Евдокия задумалась о том, как ей следует одеться, чтобы смешаться с толпой. Среди ее нарядов, конечно, ничего подходящего не было, но она знала, кто может ей помочь. «Савелий Прокофьич – обратилась она к камердинеру, спустившись вниз – позовите ко мне, пожалуйста, Глашу», – «Сейчас, Евдокия Николаевна, только разыщу. Небось опять куда запропастилась, бедовая девка… нет, я же отправил ее в большую залу серебро чистить. Глашка!» – позвал Прокофьич уже на ходу. Это была девка смышленая и работящая, если найти к ней подход. Живого ума с хитрецой у Глафиры было не занимать. Евдокия иногда просила ее передавать письма Одоевскому – Глаша водила знакомство с его людьми и могла делать это, не вызывая никаких подозрений. А в благодарность дарила разные наряды и безделушки, вот и теперь решила обратиться за помощью.
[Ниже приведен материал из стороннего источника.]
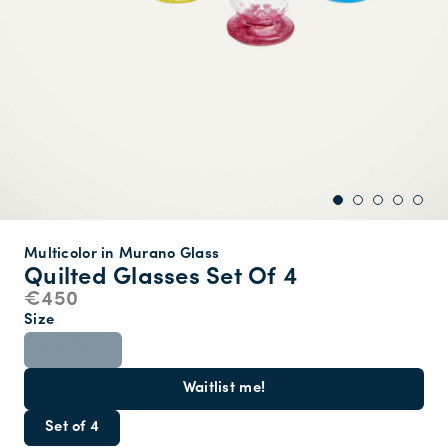
Multicolor in Murano Glass
Quilted Glasses Set Of 4
€450
Size
ONE SIZE
Waitlist me!
Set of 4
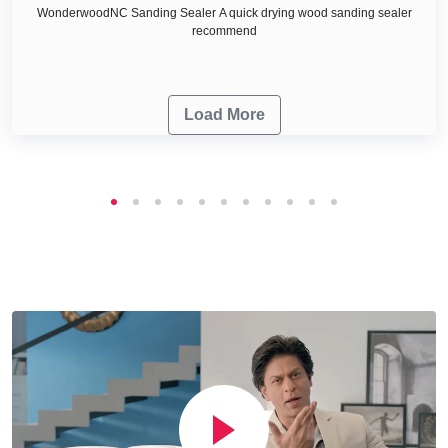
WonderwoodNC Sanding Sealer A quick drying wood sanding sealer
recommend
Load More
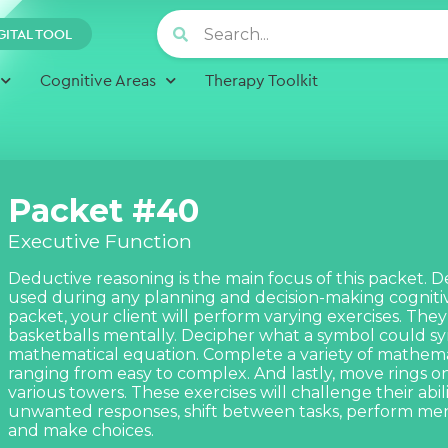
GITAL TOOL
Cognitive Areas
Therapy Toolkit
Packet #40
Executive Function
Deductive reasoning is the main focus of this packet. D
used during any planning and decision-making cognitive
packet, your client will perform varying exercises. The
basketballs mentally. Decipher what a symbol could sy
mathematical equation. Complete a variety of mathema
ranging from easy to complex. And lastly, move rings on 
various towers. These exercises will challenge their abilit
unwanted responses, shift between tasks, perform men
and make choices.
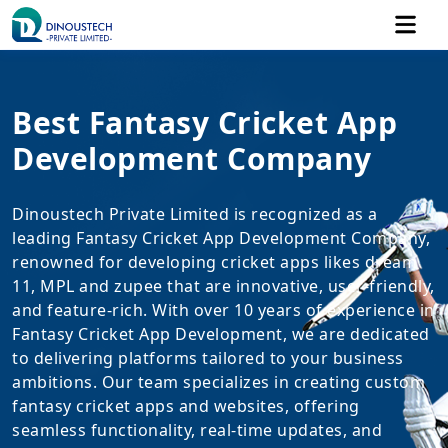
Best Fantasy Cricket App
Development Company
Dinoustech Private Limited is recognized as a
leading Fantasy Cricket App Development Company,
renowned for developing cricket apps likes dream
11, MPL and zupee that are innovative, user-friendly,
and feature-rich. With over 10 years of experience in
Fantasy Cricket App Development, we are dedicated
to delivering platforms tailored to your business
ambitions. Our team specializes in creating custom
fantasy cricket apps and websites, offering
seamless functionality, real-time updates, and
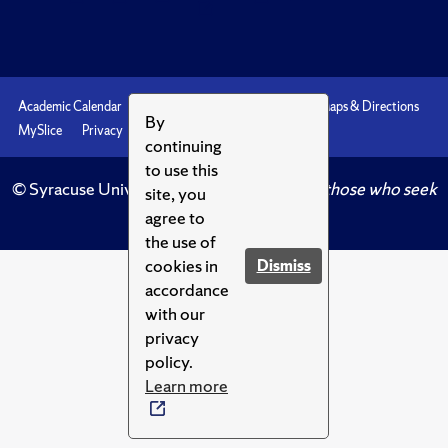
Academic Calendar
Accessibility
Emergencies
Maps & Directions
By
MySlice
Privacy
Syracuse U
continuing
to use this
© Syracuse University.
Knowledge crowns those who seek
site, you
her.
agree to
the use of
cookies in
Dismiss
accordance
with our
privacy
policy.
Learn more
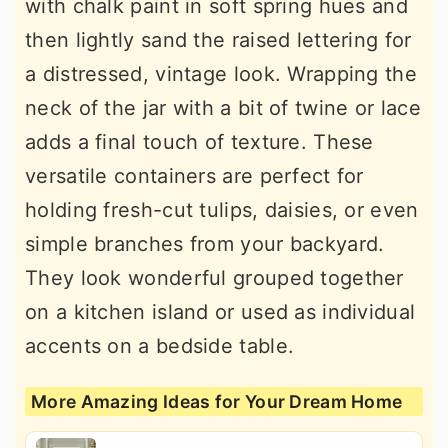
with chalk paint in soft spring hues and
then lightly sand the raised lettering for
a distressed, vintage look. Wrapping the
neck of the jar with a bit of twine or lace
adds a final touch of texture. These
versatile containers are perfect for
holding fresh-cut tulips, daisies, or even
simple branches from your backyard.
They look wonderful grouped together
on a kitchen island or used as individual
accents on a bedside table.
More Amazing Ideas for Your Dream Home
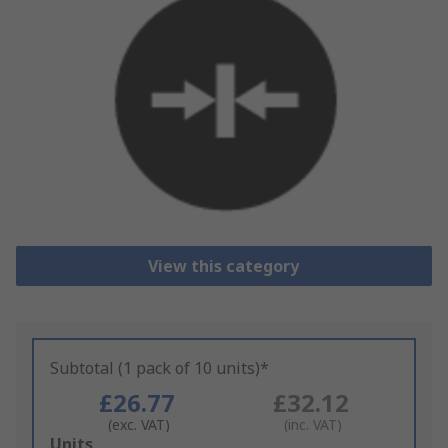
View this category
Subtotal (1 pack of 10 units)*
£26.77
£32.12
(exc. VAT)
(inc. VAT)
Add
Units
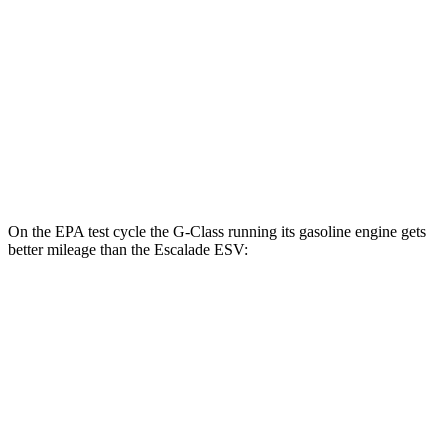
Escalade ESV
MPG
RWD
6.2 OHV V8
14 city/19 hwy
AWD
6.2 OHV V8
14
city/18 hwy
On the EPA test cycle the G-Class running its gasoline engine gets
better mileage than the Escalade ESV:
MPG
G-Class
AWD
550 4.0 turbo V8
17 city/19 hwy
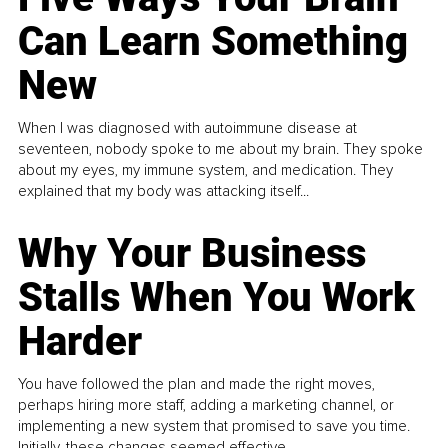
Can Learn Something
New
When I was diagnosed with autoimmune disease at
seventeen, nobody spoke to me about my brain. They spoke
about my eyes, my immune system, and medication. They
explained that my body was attacking itself...
Why Your Business
Stalls When You Work
Harder
You have followed the plan and made the right moves,
perhaps hiring more staff, adding a marketing channel, or
implementing a new system that promised to save you time.
Initially, these changes seemed effective.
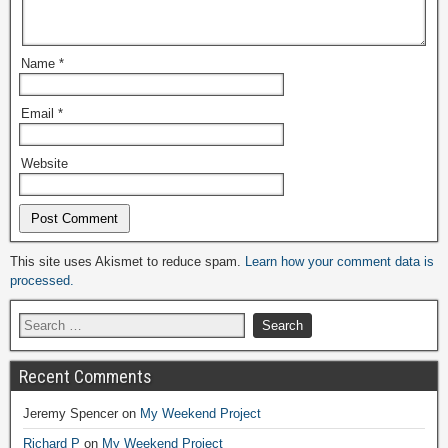
Name
*
Email
*
Website
Alternative:
This site uses Akismet to reduce spam.
Learn how your comment data is
processed.
Recent Comments
Jeremy Spencer
on
My Weekend Project
Richard P
on
My Weekend Project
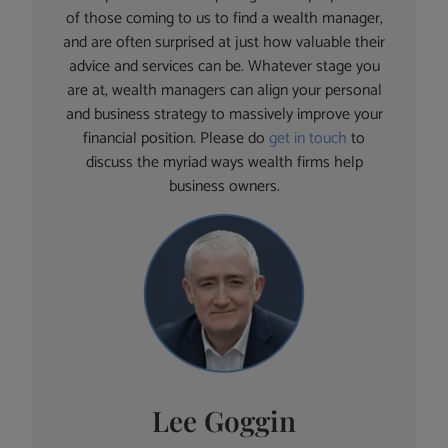
of those coming to us to find a wealth manager,
and are often surprised at just how valuable their
advice and services can be. Whatever stage you
are at, wealth managers can align your personal
and business strategy to massively improve your
financial position. Please do
get in touch
to
discuss the myriad ways wealth firms help
business owners.
Lee Goggin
Не прошло и пяти минут, как вернулся Прокофьич, а за ним Глаша. Это была высокая девушка с темно-русой косою, в которую была вплетена яркая лента. В осанке и выражении бровей ее читалась какая-то озорная сила. «Вот, Евдокия Николаевна, привел, как вы изволили приказать». – «Спасибо, Савелий Прокофьич. Отправьте, пожалуйста, кого-нибудь другого продолжить чистку серебра», – сказала Евдокия и, сделав знак Глаше следовать за нею, направилась ко входу во флигель, где жила прислуга. «Глаша, поможешь мне?» – «Как не помочь, Евдокия Николаевна, – отвечала девушка, – опять князюшке вашему что передать?» – «На этот раз поинтереснее. Веди меня в свою комнату», – говорила Евдокия, пропуская Глашу вперед. Она прощала ей вольности вроде «князюшки» – знала, что девка она добрая, хотя иногда и заговаривается. Однажды завела разговор: «Жалко мне вас, Евдокия Николаевна. Истосковались по нему совсем – я же вижу, как вы все горюете. Что же князюшка-то ваш бросил бы жену свою – я видела ее – ровно колода – взял бы да и увез вас с собой в заграницу какую?» Евдокия тогда раз повысила голос и наказала Глаше не судить о чужой жизни, и не потому только, что она барская. С тех пор девушка стала скромнее в своих речах, хотя Евдокия замечала, как ей порой хочется что-то сказать. Ей и самой было бы любопытно послушать, к примеру, что говорят у Ланских, но княгиня сдерживала себя, помня о приличиях.